2 Effective Listening And Influencing Skills

There are piles of effective listening courses and books available; a myriad of information and resources on the subject, yet there are very few shining examples of how to do it well. And there are several reasons for this disparity. One of the chief reasons is the lack of relational rapport or credibility, with people trying to influence change from a very poor position. No wonder there’s scant success. Here below are two very simple and effective ways you can achieve huge influence:

Listening requires sacrifice

There’s no way around it; listening means putting our needs to one side for long enough to fully understand the other person. This has the additional benefit that the person we listen to can actually sense our authenticity as we listen intently. Stephen R. Covey said, “What happens when you truly listen to another person? The whole relationship is transformed.”[1] It’s a genuine empathy we’re trying to achieve--actually seeing the world from their eyes and unique viewpoint.

Genuine effective listening can only become a skill with lots of practise, determination, and focus. Improvement doesn’t come without much time invested for it to develop, so we need to be patient with ourselves. It takes several months if not years to notice improvement, but it is worth the hard work. People love to be listened to and understood, period.

Try Going “One Down”

Influencing people is made quite easy when we’re focused on seeking their help. In this way we’re going to them ‘cap in hand’ and deliberately taking the ‘underling’ role. This again means being genuine and authentic. Faking our need of someone, or being anything less than genuine, will be seen through instantly and will render our efforts to influence the person null and void. People love to be needed. It’s amazing what we can achieve with some humility. This is the essence of the leadership paradox.

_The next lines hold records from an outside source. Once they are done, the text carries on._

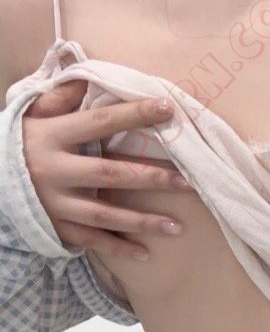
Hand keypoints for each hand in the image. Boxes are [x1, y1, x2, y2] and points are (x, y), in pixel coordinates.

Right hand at [22, 79, 193, 260]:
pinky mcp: (56, 227)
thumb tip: (91, 77)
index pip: (100, 123)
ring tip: (177, 226)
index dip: (134, 114)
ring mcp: (56, 203)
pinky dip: (117, 248)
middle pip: (111, 174)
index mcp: (53, 136)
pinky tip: (145, 253)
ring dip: (142, 221)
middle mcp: (55, 170)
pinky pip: (91, 240)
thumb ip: (61, 98)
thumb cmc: (20, 142)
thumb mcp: (34, 115)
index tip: (168, 109)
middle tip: (187, 181)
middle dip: (151, 178)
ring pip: (105, 214)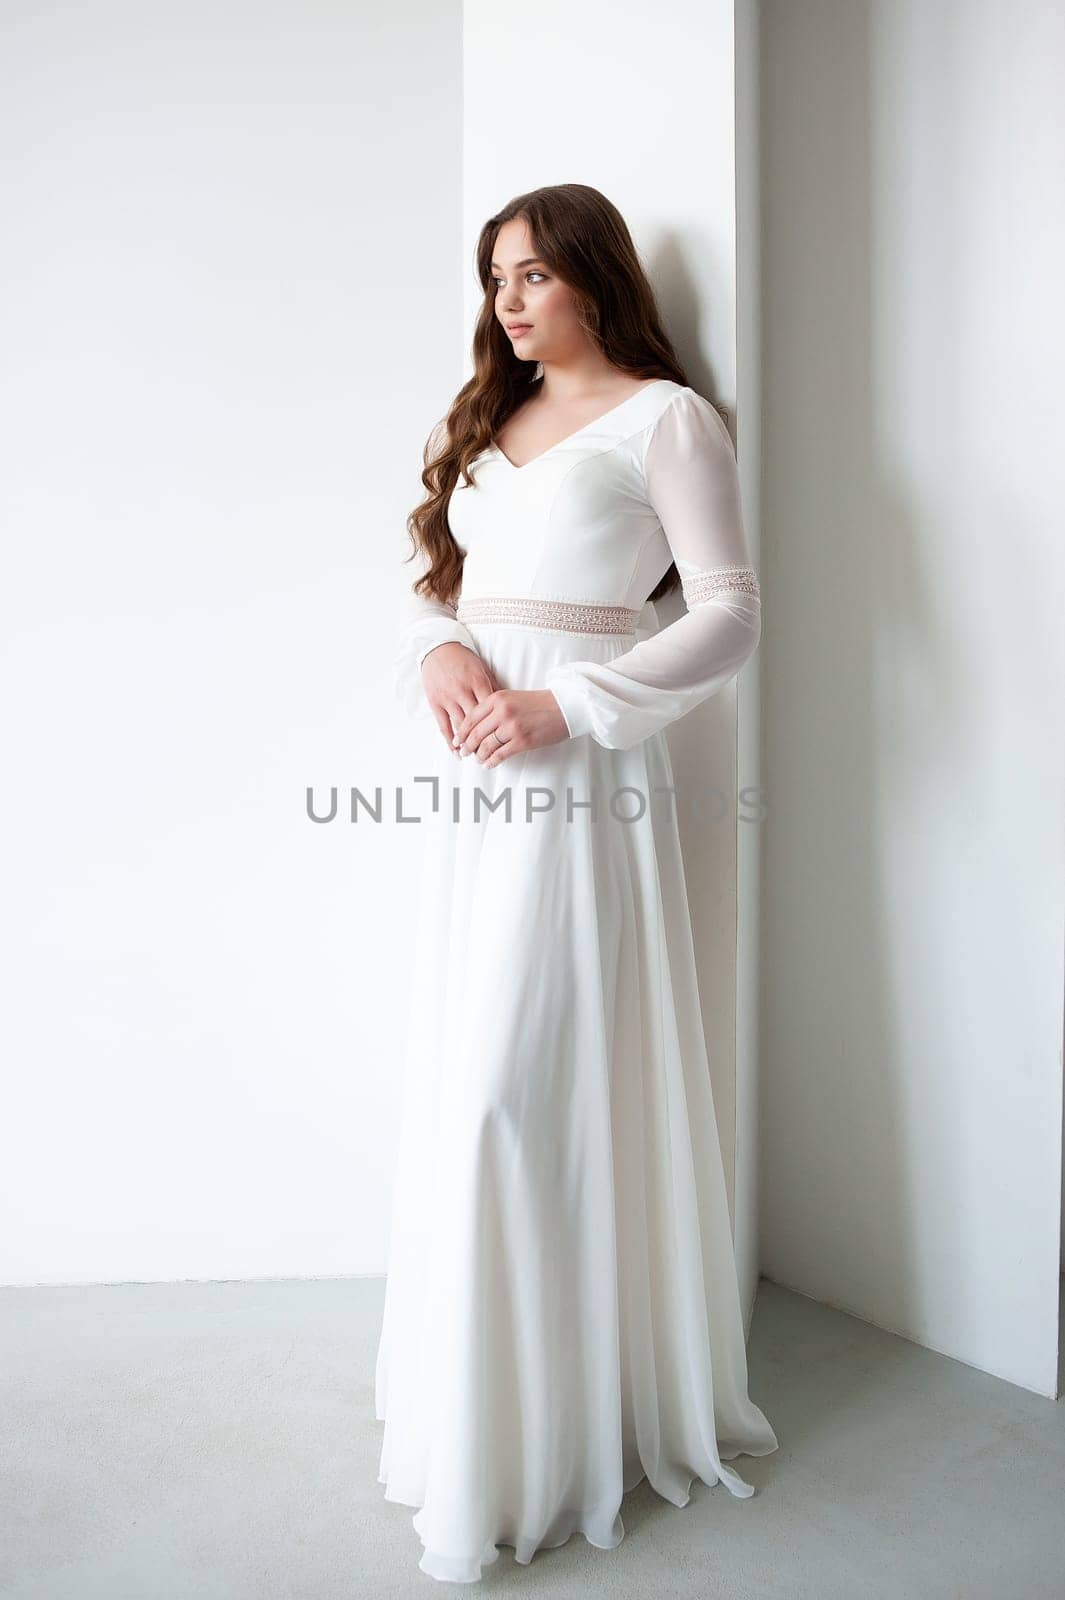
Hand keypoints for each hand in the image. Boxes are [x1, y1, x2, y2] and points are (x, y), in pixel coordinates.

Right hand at [420, 641, 500, 753]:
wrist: (437, 648)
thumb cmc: (463, 659)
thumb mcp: (483, 669)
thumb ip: (494, 687)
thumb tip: (505, 707)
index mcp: (478, 682)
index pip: (491, 711)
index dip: (497, 728)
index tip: (503, 740)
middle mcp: (462, 692)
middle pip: (476, 723)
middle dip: (483, 740)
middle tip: (490, 754)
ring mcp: (447, 698)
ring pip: (459, 727)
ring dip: (467, 744)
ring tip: (475, 756)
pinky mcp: (435, 702)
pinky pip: (443, 726)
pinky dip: (449, 741)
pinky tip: (456, 751)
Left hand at [452, 688, 570, 767]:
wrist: (565, 707)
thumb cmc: (539, 703)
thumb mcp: (512, 697)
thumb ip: (494, 708)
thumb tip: (476, 727)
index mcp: (497, 698)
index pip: (471, 718)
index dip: (461, 732)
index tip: (457, 740)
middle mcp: (502, 712)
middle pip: (475, 734)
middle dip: (467, 746)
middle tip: (463, 752)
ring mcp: (512, 727)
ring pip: (485, 746)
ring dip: (479, 756)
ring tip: (478, 759)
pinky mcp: (522, 741)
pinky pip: (500, 755)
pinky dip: (491, 761)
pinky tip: (489, 764)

When we try exercising some vulnerability it’s very heartening to see people respond and actually want to help us. Making mistakes is fine; we can even share our weaknesses with others without feeling ashamed. People want to help when they see us as we really are.

There is no substitute for authenticity. Simply, be real.

Copyright © 2008, S. J. Wickham. All Rights Reserved Worldwide.

[1] Stephen R. Covey, Seven Habits Revisited: Seven Unique Human Endowments, November 1991.